The second episode exposes the competition between Goring and Himmler for Hitler’s approval after Hitler acquired his position of Chancellor and sole governing ruler of Germany. Himmler expanded his power by acquiring systematic control of all provincial police departments and announcing the creation of Dachau as a place to house/imprison enemies of the state, the thousands arrested by the SS immediately upon Hitler accessing autocratic powers. Goring advances his power base by creating the Gestapo, a private espionage unit. Their pursuit of power leads them to collaborate to denounce Ernst Rohm and his Storm Troopers to Hitler. Ernst Rohm and his stormtroopers are also imprisoned in concentration camps and systematically murdered in the Night of the Long Knives.

This episode ends with the little-known story of Joseph Hartinger, Deputy State Prosecutor, who, when called to examine the death of four prisoners at Dachau reported to have been shot while trying to escape, notices that all four are Jews and that they have all been shot in the same way at close range. He collects his evidence and writes his detailed report expecting those responsible for being condemned and brought to trial, but his superior refuses to sign off on it. Shocked, he decides to take it further up the chain of command on his initiative, but Himmler is warned, and the report arrives at the highest court and gets locked away in a safe. We know this because the information was discovered by the American armies and was used as evidence at the Nuremberg War Crimes Trial, which began on November 20, 1945.

These Nazi leaders were personally ambitious, cruel and murderous. Nevertheless, they managed to seduce and intimidate much of the German populace with their racial theories, blaming all of Germany’s ills on Jews, communists, socialists, capitalists, and anyone else who was not a “pure German and Nazi sympathizer.”

 

History-Zachor Al Tishkach

CHINA UNDERCOVER

In another PBS documentary, China Undercover, FRONTLINE investigates China’s oppression of the Uyghur Muslim minority in Xinjiang province. In addition, the documentary exposes China’s alarming use and testing of surveillance technology.

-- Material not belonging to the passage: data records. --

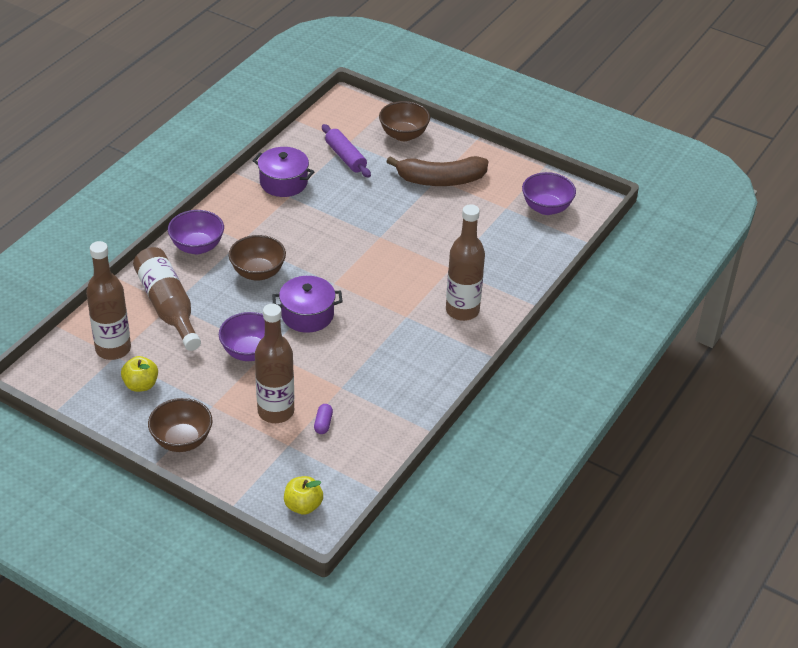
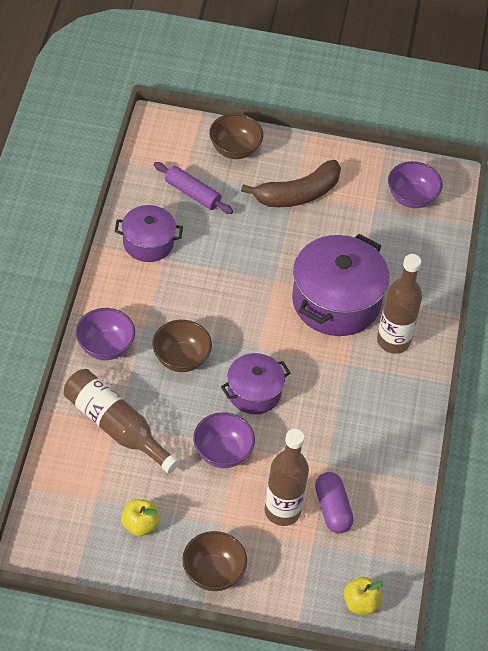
camera: 25 degrees left, 10 degrees up
brown bottle [86,241,131,360] -> none
purple capsule [314,404,333,434] -> purple capsule [315,472,354,533], size x1.85
none -> purple pot [292,234,389,336]

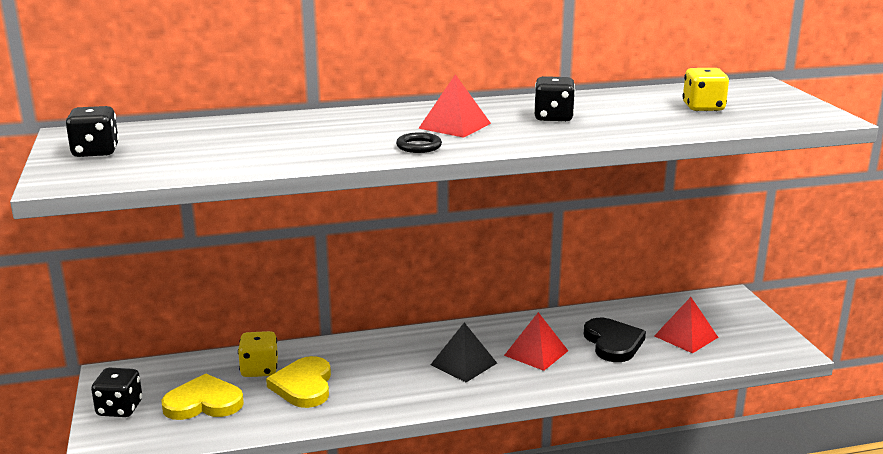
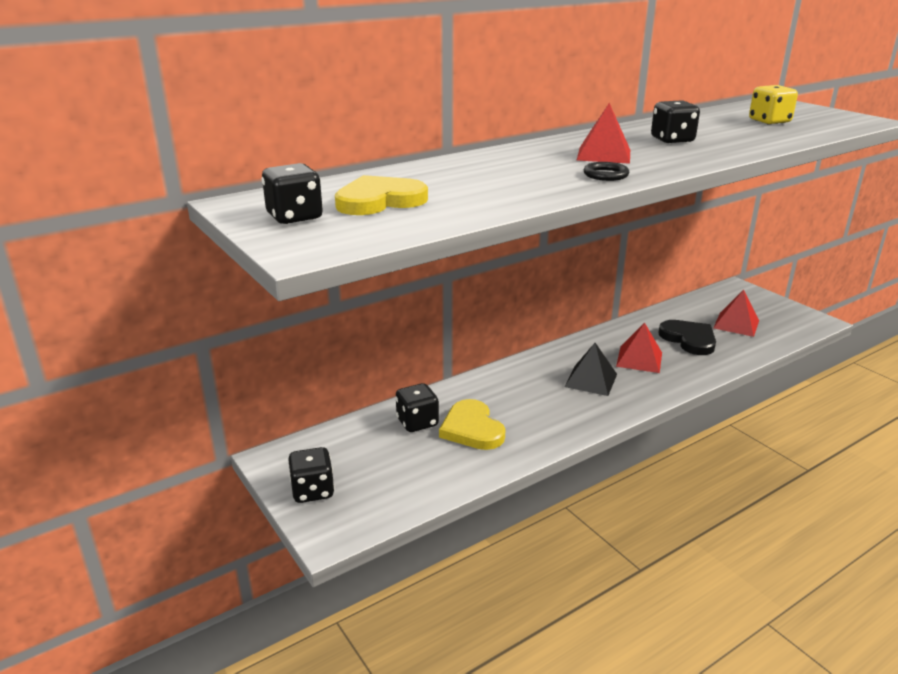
camera: 20 degrees left, 5 degrees up
yellow heart [161,374,244,420] -> yellow heart moved to [335,175,428,215]
yellow dice [238,331,278,377] -> black dice [396,383,439,432]

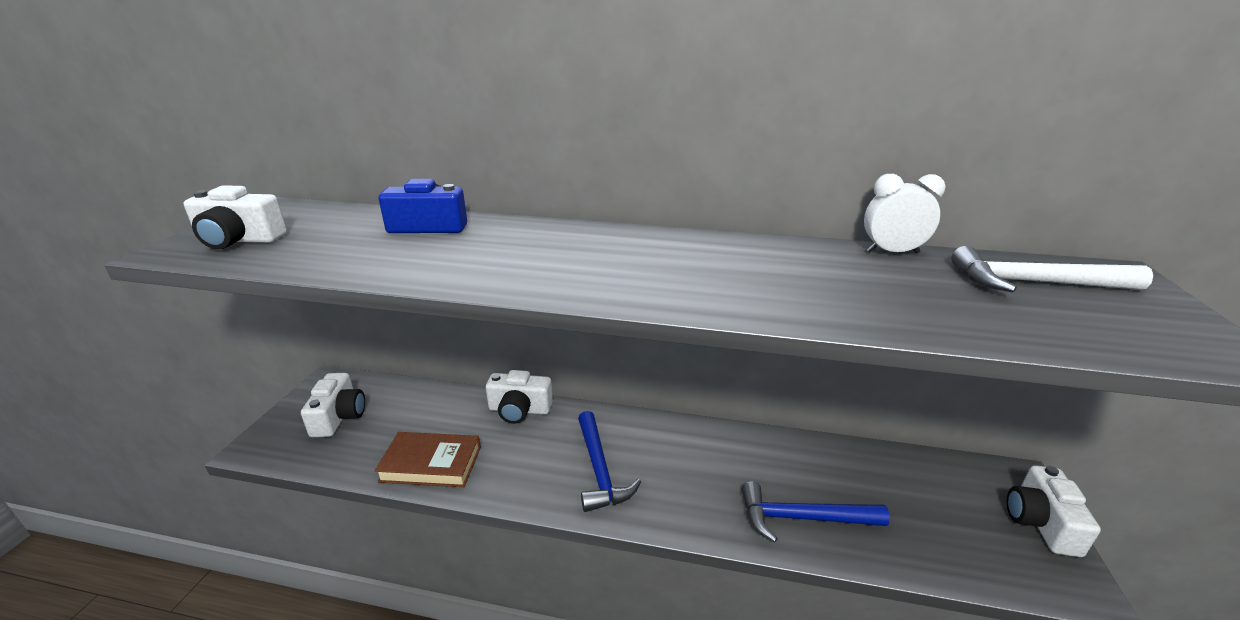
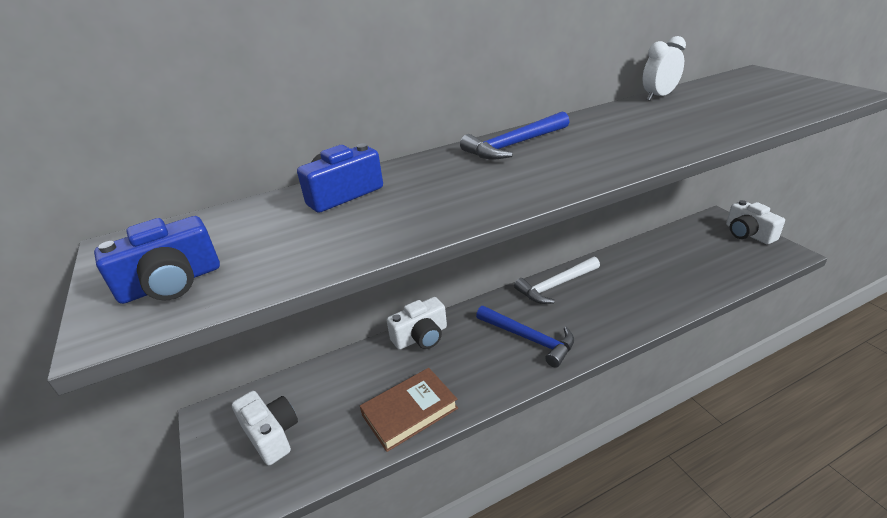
camera: 35 degrees left, 5 degrees up
white camera [183,185,287,249] -> blue camera [94,216,220,304]
blue hammer [742,482,890,543] -> blue hammer moved to [460,111,570,160]
white hammer [951,246,1153,292] -> white hammer moved to [514,256,600,304]

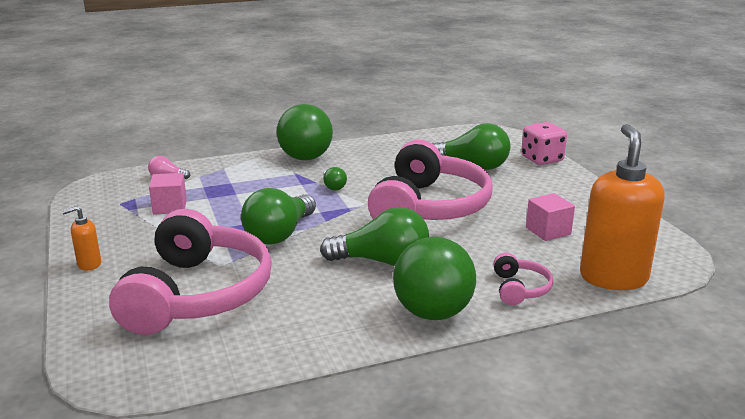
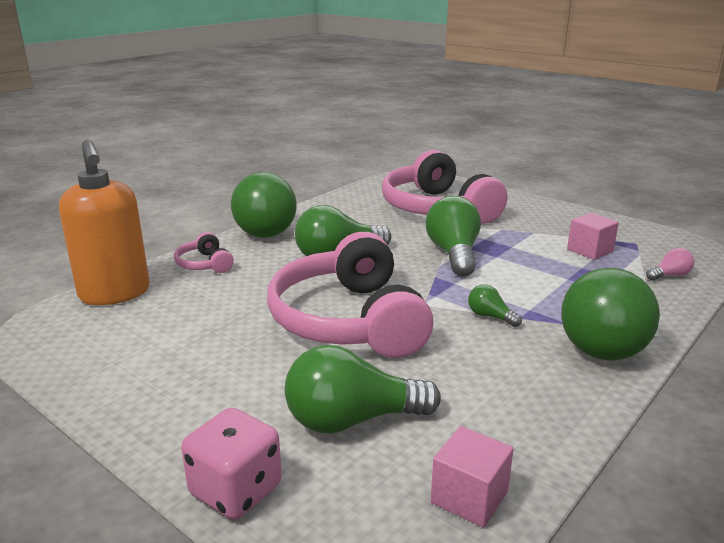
camera: 150 degrees right, 0 degrees up
orange soap dispenser [62,206,101,271] -> none
pink cube [526,193,575,241] -> pink cube moved to [431,426,514,528]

The regime’s growing capacity to survey an entire population, using surveillance technology and concentration-type camps visible via satellite to punish and imprison, should cause global alarm. Cameras are placed everywhere, allowing the regime to monitor all its citizens closely, even identifying them by analyzing facial structure. The country’s faithful soldiers systematically download peoples’ phones and label their houses with barcodes. They enlist Chinese families to invade the homes of Uyghur families and “become a part of Uyghur families” on holidays, eliminating any possibility of privacy or resistance.

This reality seems even worse than the dystopia depicted in George Orwell’s classic novel 1984.

Why Is the Injunction to Remember – Zachor – So Important? 

Why is it important to understand the history of Hitler, Stalin, and the current landscape? First, it shows us what can happen when individuals or institutions, unmoored from any moral scruples, and often in the name of “social justice,” have the hubris to declare themselves keepers of the flame and to claim supreme governing authority.

The Torah reminds us to work to eliminate these rulers, even after we prosper, not to wreak vengeance but to create a safer world for all of us, one that is committed to the kind of justice that protects the weakest among us everywhere. We all become witnesses whenever we have the opportunity to review these events.